Work item. Every record below is to be restated word for word.

Supplied records.
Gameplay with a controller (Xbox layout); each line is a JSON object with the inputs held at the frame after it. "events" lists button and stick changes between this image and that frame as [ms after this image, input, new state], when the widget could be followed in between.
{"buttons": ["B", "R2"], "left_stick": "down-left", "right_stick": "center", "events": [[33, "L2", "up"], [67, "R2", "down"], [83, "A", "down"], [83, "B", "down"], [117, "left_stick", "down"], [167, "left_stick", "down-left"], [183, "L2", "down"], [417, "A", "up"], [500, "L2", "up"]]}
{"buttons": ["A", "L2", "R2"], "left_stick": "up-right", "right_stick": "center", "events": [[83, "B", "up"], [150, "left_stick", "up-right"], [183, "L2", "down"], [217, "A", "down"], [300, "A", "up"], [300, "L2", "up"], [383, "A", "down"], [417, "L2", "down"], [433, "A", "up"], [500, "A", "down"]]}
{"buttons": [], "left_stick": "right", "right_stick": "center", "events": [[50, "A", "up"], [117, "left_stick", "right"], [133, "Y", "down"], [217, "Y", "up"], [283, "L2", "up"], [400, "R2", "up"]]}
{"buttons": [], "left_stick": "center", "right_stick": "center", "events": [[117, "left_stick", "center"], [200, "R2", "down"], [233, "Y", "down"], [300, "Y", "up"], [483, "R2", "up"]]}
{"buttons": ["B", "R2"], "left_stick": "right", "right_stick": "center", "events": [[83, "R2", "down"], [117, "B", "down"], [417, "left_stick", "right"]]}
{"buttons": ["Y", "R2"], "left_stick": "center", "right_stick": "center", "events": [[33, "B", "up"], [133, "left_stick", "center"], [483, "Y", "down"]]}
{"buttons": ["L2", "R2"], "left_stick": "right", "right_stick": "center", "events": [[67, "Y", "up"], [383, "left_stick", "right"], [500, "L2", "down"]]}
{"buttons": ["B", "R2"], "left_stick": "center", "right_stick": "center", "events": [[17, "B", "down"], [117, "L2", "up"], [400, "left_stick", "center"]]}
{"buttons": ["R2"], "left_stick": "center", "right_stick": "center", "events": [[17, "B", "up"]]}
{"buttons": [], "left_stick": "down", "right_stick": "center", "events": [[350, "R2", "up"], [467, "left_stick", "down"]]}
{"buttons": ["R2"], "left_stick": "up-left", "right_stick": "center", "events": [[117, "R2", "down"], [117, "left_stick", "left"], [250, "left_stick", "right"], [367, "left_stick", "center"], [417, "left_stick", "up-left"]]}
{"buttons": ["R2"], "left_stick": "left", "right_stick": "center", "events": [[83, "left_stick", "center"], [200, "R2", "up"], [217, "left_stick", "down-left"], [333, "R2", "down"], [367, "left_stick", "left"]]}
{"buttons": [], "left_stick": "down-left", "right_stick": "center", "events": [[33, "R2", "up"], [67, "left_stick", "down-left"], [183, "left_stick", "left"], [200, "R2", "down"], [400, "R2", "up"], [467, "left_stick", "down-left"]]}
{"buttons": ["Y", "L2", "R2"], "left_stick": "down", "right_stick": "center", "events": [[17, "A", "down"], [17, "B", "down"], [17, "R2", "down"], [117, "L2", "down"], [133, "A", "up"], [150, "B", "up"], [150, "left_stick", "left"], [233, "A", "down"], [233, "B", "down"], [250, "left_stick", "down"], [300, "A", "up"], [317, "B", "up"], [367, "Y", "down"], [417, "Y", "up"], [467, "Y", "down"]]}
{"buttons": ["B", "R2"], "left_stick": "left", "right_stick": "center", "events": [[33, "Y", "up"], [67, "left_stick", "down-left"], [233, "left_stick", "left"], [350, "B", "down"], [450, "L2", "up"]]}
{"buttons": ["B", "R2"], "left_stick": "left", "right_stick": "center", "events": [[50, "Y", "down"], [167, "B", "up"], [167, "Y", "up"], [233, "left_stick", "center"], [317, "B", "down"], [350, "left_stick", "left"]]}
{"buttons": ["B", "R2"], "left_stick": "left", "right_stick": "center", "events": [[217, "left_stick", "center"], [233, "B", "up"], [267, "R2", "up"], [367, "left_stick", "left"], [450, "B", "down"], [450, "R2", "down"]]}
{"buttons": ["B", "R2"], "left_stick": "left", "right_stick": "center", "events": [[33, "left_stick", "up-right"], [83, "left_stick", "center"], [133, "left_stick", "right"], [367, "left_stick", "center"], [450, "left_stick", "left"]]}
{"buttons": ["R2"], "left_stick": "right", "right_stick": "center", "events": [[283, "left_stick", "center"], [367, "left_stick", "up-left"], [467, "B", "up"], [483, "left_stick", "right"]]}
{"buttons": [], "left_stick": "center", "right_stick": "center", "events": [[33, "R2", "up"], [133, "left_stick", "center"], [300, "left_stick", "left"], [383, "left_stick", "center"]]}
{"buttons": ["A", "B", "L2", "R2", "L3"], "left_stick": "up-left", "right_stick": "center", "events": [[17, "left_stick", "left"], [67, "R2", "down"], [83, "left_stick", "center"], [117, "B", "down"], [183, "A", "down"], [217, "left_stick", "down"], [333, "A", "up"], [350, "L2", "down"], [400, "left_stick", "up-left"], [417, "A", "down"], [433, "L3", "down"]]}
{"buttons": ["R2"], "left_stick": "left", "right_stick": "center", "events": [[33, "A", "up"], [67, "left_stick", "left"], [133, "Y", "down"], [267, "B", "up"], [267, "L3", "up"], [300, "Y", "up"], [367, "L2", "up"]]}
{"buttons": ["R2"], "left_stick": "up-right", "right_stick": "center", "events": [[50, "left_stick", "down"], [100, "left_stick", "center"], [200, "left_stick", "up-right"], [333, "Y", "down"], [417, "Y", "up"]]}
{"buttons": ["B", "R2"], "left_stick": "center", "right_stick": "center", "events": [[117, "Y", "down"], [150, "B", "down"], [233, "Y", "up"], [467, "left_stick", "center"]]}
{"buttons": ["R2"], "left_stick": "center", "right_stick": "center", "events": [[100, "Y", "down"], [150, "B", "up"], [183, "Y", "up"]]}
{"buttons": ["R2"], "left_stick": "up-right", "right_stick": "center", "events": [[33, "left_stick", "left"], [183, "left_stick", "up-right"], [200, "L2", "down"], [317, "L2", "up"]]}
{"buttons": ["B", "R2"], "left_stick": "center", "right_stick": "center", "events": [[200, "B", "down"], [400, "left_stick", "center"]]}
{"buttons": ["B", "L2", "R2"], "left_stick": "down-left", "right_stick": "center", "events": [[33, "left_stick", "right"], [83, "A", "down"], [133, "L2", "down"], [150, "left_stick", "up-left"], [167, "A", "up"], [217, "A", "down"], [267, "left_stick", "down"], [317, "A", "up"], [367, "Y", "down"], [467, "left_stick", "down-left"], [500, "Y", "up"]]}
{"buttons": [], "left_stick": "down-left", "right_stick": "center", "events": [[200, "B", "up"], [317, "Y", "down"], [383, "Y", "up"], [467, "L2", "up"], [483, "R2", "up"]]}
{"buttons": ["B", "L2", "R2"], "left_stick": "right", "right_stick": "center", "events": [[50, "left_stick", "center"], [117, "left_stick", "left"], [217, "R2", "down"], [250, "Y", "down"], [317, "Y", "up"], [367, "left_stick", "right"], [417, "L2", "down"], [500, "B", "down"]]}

Result of the task.
Gameplay with a controller (Xbox layout); each line is a JSON object with the inputs held at the frame after it. "events" lists button and stick changes between this image and that frame as [ms after this image, input, new state], when the widget could be followed in between.
{"buttons": ["B", "R2"], "left_stick": "down-left", "right_stick": "center", "events": [[33, "L2", "up"], [67, "R2", "down"], [83, "A", "down"], [83, "B", "down"], [117, "left_stick", "down"], [167, "left_stick", "down-left"], [183, "L2", "down"], [417, "A", "up"], [500, "L2", "up"]]}
{"buttons": ["A", "L2", "R2"], "left_stick": "up-right", "right_stick": "center", "events": [[83, "B", "up"], [150, "left_stick", "up-right"], [183, "L2", "down"], [217, "A", "down"], [300, "A", "up"], [300, "L2", "up"], [383, "A", "down"], [417, "L2", "down"], [433, "A", "up"], [500, "A", "down"]]}
{"buttons": [], "left_stick": "right", "right_stick": "center", "events": [[50, "A", "up"], [117, "left_stick", "right"], [133, "Y", "down"], [217, "Y", "up"], [283, "L2", "up"], [400, "R2", "up"]]}
{"buttons": [], "left_stick": "center", "right_stick": "center", "events": [[117, "left_stick", "center"], [200, "R2", "down"], [233, "Y", "down"], [300, "Y", "up"], [483, "R2", "up"]]}
{"buttons": ["B", "R2"], "left_stick": "right", "right_stick": "center", "events": [[83, "R2", "down"], [117, "B", "down"], [417, "left_stick", "right"]]}
{"buttons": ["Y", "R2"], "left_stick": "center", "right_stick": "center", "events": [[33, "B", "up"], [133, "left_stick", "center"], [483, "Y", "down"]]}
{"buttons": ["L2", "R2"], "left_stick": "right", "right_stick": "center", "events": [[67, "Y", "up"], [383, "left_stick", "right"], [500, "L2", "down"]]}
{"buttons": ["B", "R2"], "left_stick": "center", "right_stick": "center", "events": [[17, "B", "down"], [117, "L2", "up"], [400, "left_stick", "center"]]}
{"buttons": ["R2"], "left_stick": "center", "right_stick": "center", "events": [[17, "B", "up"]]}
{"buttons": [], "left_stick": "down", "right_stick": "center", "events": [[350, "R2", "up"], [467, "left_stick", "down"]]}
{"buttons": ["R2"], "left_stick": "up-left", "right_stick": "center", "events": [[117, "R2", "down"], [117, "left_stick", "left"], [250, "left_stick", "right"], [367, "left_stick", "center"], [417, "left_stick", "up-left"]]}
{"buttons": ["R2"], "left_stick": "left", "right_stick": "center", "events": [[83, "left_stick", "center"], [200, "R2", "up"], [217, "left_stick", "down-left"], [333, "R2", "down"], [367, "left_stick", "left"]]}
{"buttons": [], "left_stick": "down-left", "right_stick": "center", "events": [[33, "R2", "up"], [67, "left_stick", "down-left"], [183, "left_stick", "left"], [200, "R2", "down"], [400, "R2", "up"], [467, "left_stick", "down-left"]]}
{"buttons": ["Y", "L2", "R2"], "left_stick": "down", "right_stick": "center", "events": [[17, "A", "down"], [17, "B", "down"], [17, "R2", "down"], [117, "L2", "down"], [133, "A", "up"], [150, "B", "up"], [150, "left_stick", "left"], [233, "A", "down"], [233, "B", "down"], [250, "left_stick", "down"], [300, "A", "up"], [317, "B", "up"], [367, "Y", "down"], [417, "Y", "up"], [467, "Y", "down"]]}
{"buttons": ["B", "R2"], "left_stick": "left", "right_stick": "center", "events": [[33, "Y", "up"], [67, "left_stick", "down-left"], [233, "left_stick", "left"], [350, "B", "down"], [450, "L2", "up"]]}
{"buttons": ["B", "R2"], "left_stick": "left", "right_stick": "center", "events": [[50, "Y", "down"], [167, "B", "up"], [167, "Y", "up"], [233, "left_stick", "center"], [317, "B", "down"], [350, "left_stick", "left"]]}
{"buttons": ["B", "R2"], "left_stick": "left", "right_stick": "center", "events": [[217, "left_stick", "center"], [233, "B", "up"], [267, "R2", "up"], [367, "left_stick", "left"], [450, "B", "down"], [450, "R2", "down"]]}
{"buttons": ["B", "R2"], "left_stick": "left", "right_stick": "center", "events": [[33, "left_stick", "up-right"], [83, "left_stick", "center"], [133, "left_stick", "right"], [367, "left_stick", "center"], [450, "left_stick", "left"]]}
{"buttons": ["R2"], "left_stick": "right", "right_stick": "center", "events": [[283, "left_stick", "center"], [367, "left_stick", "up-left"], [467, "B", "up"], [483, "left_stick", "right"]]}
{"buttons": [], "left_stick": "center", "right_stick": "center", "events": [[33, "R2", "up"], [133, "left_stick", "center"], [300, "left_stick", "left"], [383, "left_stick", "center"]]}
{"buttons": ["A", "B", "L2", "R2", "L3"], "left_stick": "up-left", "right_stick": "center", "events": [[17, "left_stick", "left"], [67, "R2", "down"], [83, "left_stick", "center"], [117, "B", "down"], [183, "A", "down"], [217, "left_stick", "down"], [333, "A", "up"], [350, "L2", "down"], [400, "left_stick", "up-left"], [417, "A", "down"], [433, "L3", "down"]]}
{"buttons": ["R2"], "left_stick": "left", "right_stick": "center", "events": [[33, "A", "up"], [67, "left_stick", "left"], [133, "Y", "down"], [267, "B", "up"], [267, "L3", "up"], [300, "Y", "up"], [367, "L2", "up"]]}
{"buttons": ["R2"], "left_stick": "up-right", "right_stick": "center", "events": [[50, "left_stick", "down"], [100, "left_stick", "center"], [200, "left_stick", "up-right"], [333, "Y", "down"], [417, "Y", "up"]]}
{"buttons": ["B", "R2"], "left_stick": "center", "right_stick": "center", "events": [[117, "Y", "down"], [150, "B", "down"], [233, "Y", "up"], [467, "left_stick", "center"]]}
{"buttons": ["R2"], "left_stick": "center", "right_stick": "center", "events": [[100, "Y", "down"], [150, "B", "up"], [183, "Y", "up"]]}
{"buttons": ["R2"], "left_stick": "up-right", "right_stick": "center", "events": [[33, "left_stick", "left"], [183, "left_stick", "up-right"], [200, "L2", "down"], [317, "L2", "up"]]}
{"buttons": ["B", "R2"], "left_stick": "center", "right_stick": "center", "events": [[200, "B", "down"], [400, "left_stick", "center"]]}
{"buttons": ["B", "L2", "R2"], "left_stick": "down-left", "right_stick": "center", "events": [[33, "left_stick", "right"], [83, "A", "down"], [133, "L2", "down"], [150, "left_stick", "up-left"], [167, "A", "up"], [217, "A", "down"], [267, "left_stick", "down"], [317, "A", "up"], [367, "Y", "down"], [467, "left_stick", "down-left"], [500, "Y", "up"]]}
{"buttons": [], "left_stick": "down-left", "right_stick": "center", "events": [[200, "B", "up"], [317, "Y", "down"], [383, "Y", "up"], [467, "L2", "up"], [483, "R2", "up"]]}
{"buttons": ["B", "L2", "R2"], "left_stick": "right", "right_stick": "center", "events": [[50, "left_stick", "center"], [117, "left_stick", "left"], [217, "R2", "down"], [250, "Y", "down"], [317, "Y", "up"], [367, "left_stick", "right"], [417, "L2", "down"], [500, "B", "down"]]}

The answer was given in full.